→ **YOUR TASKS**:
**a)** Answer these from the blog post on the EMV liability shift:
(i) On what day and date was the post published?
(ii) Beginning on what date does chargeback fraud liability rest with the financial institution?
(iii) Who does the post say was usually responsible before?
**b)** Please reproduce everything in the blog post on the EMV liability shift from "6 Crucial Things" down to "up for you.", unchanged.

→ **PAGE EXCERPT**:
- - -
6 Crucial Things Merchants Need To Understand About The EMV Liability Shift

in Blog
on Wednesday, 02 March 2016 19:19

Whether you’re a merchant or your company focuses on serving merchants, you need to fully understand the rationale behind EMV terminals and the EMV liability shift in the United States. Now that the changeover has moved from being theory to a fact of life for most businesses, we’ve found there’s still a lot of misunderstanding about EMV-enabled device usage and issues. Perhaps we can clear some of it up for you.

Here are six crucial things merchants need to know about the EMV liability shift involving chip-in-card technology in the United States:

1. The shift to EMV technology is intended to shift liability for chargeback fraud. Beginning October 1, 2015, chargeback fraud liability rests with the financial institution unless the merchant involved in a transaction has not made the changeover to accepting EMV cards. To prevent being liable, merchants needs EMV compliant terminals. Credit card issuers were usually responsible before.
- - -
→ **INFORMATION**:
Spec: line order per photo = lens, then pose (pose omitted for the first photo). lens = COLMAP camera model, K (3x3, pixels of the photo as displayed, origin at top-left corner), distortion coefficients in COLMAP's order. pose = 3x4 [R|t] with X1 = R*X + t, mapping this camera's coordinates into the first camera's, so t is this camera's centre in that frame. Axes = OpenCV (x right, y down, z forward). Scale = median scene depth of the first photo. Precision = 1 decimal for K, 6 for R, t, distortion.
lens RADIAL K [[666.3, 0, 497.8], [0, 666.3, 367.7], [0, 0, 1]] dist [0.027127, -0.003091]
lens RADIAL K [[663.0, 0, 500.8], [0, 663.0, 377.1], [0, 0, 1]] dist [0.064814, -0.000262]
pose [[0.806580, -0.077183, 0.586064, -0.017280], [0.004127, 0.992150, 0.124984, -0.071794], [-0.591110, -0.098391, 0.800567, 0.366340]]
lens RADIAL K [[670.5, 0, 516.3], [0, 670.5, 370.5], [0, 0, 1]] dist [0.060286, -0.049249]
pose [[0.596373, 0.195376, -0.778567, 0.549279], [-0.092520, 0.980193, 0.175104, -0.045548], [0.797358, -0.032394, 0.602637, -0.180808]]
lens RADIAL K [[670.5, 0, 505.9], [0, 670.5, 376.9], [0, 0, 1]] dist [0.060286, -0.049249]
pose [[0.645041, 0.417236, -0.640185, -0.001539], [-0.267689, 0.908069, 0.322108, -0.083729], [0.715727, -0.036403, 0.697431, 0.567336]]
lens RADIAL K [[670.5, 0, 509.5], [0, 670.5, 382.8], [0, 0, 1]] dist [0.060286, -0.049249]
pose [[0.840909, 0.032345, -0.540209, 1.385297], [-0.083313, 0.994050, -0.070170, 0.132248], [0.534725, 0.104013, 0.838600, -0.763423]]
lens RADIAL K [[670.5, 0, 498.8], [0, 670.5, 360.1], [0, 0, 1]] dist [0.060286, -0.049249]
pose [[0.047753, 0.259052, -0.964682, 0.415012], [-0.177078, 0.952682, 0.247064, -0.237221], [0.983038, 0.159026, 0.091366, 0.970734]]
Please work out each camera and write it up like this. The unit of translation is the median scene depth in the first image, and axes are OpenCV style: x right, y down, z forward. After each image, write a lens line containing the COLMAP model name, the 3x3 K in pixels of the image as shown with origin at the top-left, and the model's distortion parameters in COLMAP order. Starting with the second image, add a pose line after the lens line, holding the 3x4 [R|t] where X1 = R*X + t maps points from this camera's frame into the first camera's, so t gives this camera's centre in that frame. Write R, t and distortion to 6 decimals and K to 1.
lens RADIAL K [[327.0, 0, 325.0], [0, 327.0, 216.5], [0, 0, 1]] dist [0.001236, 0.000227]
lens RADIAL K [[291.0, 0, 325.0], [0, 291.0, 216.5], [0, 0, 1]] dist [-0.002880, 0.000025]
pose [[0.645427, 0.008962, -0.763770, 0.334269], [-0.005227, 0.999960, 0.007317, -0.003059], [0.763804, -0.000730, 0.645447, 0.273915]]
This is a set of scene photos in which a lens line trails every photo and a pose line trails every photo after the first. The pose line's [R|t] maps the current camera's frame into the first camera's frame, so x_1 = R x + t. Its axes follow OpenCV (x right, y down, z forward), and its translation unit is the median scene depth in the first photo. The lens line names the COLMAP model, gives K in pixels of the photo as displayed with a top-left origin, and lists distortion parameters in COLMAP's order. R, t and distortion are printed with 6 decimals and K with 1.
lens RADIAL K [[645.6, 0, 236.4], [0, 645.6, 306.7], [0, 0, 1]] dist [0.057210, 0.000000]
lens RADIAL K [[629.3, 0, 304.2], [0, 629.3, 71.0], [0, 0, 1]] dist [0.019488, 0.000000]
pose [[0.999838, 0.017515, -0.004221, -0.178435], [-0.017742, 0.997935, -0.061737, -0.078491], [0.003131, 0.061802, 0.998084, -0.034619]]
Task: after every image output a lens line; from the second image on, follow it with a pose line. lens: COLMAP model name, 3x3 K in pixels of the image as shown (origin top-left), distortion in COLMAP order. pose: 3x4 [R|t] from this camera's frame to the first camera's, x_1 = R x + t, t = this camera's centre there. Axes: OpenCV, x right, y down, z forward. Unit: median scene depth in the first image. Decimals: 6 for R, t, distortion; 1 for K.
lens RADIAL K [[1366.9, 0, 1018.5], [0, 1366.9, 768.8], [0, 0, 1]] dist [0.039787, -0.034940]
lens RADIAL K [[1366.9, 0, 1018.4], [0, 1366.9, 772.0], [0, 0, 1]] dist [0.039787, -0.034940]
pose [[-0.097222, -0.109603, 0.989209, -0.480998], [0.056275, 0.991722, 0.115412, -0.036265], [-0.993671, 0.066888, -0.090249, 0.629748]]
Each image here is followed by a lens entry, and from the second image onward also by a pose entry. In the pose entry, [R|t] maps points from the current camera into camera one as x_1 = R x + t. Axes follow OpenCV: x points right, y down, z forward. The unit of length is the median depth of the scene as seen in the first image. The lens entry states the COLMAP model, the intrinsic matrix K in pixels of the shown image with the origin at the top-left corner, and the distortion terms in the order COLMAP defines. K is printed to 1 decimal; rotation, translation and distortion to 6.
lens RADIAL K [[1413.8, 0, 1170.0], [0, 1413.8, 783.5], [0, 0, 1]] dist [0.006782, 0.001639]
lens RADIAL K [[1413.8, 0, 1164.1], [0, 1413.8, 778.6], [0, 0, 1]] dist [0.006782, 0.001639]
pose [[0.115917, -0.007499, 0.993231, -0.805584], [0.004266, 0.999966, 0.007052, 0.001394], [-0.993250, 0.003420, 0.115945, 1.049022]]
- - -
→ **RESULTS IN ORDER**:
**a)**
(i) Wednesday, 02 March 2016
(ii) October 1, 2015
(iii) Credit card issuers

**b)**
6 Crucial Things Merchants Need To Understand About The EMV Liability Shift

in Blog
on Wednesday, 02 March 2016 19:19

Whether you’re a merchant or your company focuses on serving merchants, you need to fully understand the rationale behind EMV terminals and the EMV liability shift in the United States. Now that the changeover has moved from being theory to a fact of life for most businesses, we’ve found there’s still a lot of misunderstanding about EMV-enabled device usage and issues. Perhaps we can clear some of it up for you.